START DATA EXCERPTS

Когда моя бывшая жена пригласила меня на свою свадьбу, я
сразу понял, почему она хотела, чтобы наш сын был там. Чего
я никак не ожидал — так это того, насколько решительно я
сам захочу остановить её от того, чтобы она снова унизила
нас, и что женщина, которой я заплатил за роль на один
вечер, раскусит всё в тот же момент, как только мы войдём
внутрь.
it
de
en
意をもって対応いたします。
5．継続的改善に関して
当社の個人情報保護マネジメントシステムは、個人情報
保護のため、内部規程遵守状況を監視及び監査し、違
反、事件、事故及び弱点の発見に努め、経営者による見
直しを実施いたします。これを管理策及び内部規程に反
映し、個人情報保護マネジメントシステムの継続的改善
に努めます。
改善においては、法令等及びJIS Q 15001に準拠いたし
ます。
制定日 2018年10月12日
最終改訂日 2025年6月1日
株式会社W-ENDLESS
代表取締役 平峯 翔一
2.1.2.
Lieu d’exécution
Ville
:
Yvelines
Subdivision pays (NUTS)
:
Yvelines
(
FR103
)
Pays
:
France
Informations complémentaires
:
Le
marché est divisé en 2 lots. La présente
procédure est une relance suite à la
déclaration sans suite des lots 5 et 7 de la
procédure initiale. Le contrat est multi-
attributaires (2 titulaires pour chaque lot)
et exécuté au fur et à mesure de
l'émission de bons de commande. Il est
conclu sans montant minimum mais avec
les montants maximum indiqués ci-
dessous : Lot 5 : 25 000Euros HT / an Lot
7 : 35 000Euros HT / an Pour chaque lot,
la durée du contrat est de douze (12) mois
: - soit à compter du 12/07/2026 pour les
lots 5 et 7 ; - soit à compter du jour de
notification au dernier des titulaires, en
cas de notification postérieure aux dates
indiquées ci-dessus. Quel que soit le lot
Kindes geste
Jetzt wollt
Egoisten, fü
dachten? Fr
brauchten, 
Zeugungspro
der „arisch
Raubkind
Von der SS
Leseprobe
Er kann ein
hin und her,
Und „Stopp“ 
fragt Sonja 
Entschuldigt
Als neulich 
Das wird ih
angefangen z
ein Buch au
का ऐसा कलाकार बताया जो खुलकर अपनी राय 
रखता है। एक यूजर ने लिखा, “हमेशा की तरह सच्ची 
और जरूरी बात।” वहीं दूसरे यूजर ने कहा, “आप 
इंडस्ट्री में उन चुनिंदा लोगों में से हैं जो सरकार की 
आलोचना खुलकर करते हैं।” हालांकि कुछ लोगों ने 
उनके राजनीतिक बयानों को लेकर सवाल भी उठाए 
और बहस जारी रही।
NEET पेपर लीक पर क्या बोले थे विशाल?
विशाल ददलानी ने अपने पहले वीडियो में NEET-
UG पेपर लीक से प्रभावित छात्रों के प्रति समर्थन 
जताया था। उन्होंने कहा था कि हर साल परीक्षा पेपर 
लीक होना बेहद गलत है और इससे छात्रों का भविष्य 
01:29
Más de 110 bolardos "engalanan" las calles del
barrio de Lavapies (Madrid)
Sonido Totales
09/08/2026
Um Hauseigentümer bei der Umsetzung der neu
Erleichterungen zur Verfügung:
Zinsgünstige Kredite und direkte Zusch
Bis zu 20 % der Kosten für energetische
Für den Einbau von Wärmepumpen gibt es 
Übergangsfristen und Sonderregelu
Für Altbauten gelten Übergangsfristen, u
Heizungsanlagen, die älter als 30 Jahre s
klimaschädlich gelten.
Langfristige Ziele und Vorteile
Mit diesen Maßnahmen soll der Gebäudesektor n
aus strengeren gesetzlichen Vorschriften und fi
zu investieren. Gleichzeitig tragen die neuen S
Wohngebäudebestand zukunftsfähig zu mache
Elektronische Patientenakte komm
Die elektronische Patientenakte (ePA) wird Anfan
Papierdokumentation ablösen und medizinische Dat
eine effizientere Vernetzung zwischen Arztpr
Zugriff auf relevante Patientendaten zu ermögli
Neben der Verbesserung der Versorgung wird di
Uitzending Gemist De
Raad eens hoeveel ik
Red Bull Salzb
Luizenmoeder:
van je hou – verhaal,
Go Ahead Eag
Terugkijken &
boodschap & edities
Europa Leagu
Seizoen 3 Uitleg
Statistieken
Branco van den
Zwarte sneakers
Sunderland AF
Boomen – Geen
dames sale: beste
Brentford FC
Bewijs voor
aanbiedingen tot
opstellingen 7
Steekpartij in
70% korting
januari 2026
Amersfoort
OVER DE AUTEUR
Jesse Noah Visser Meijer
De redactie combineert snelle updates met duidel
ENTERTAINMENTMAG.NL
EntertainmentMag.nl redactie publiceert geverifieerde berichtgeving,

END DATA EXCERPTS

■ **ABOUT THIS TASK**: Where a line of the data includes the string "lots", list that line.

■ **SOLUTION TO THE PROBLEM**:
marché est divisé en 2 lots. La présente
déclaration sans suite des lots 5 et 7 de la
lots 5 et 7 ; - soit à compter du jour de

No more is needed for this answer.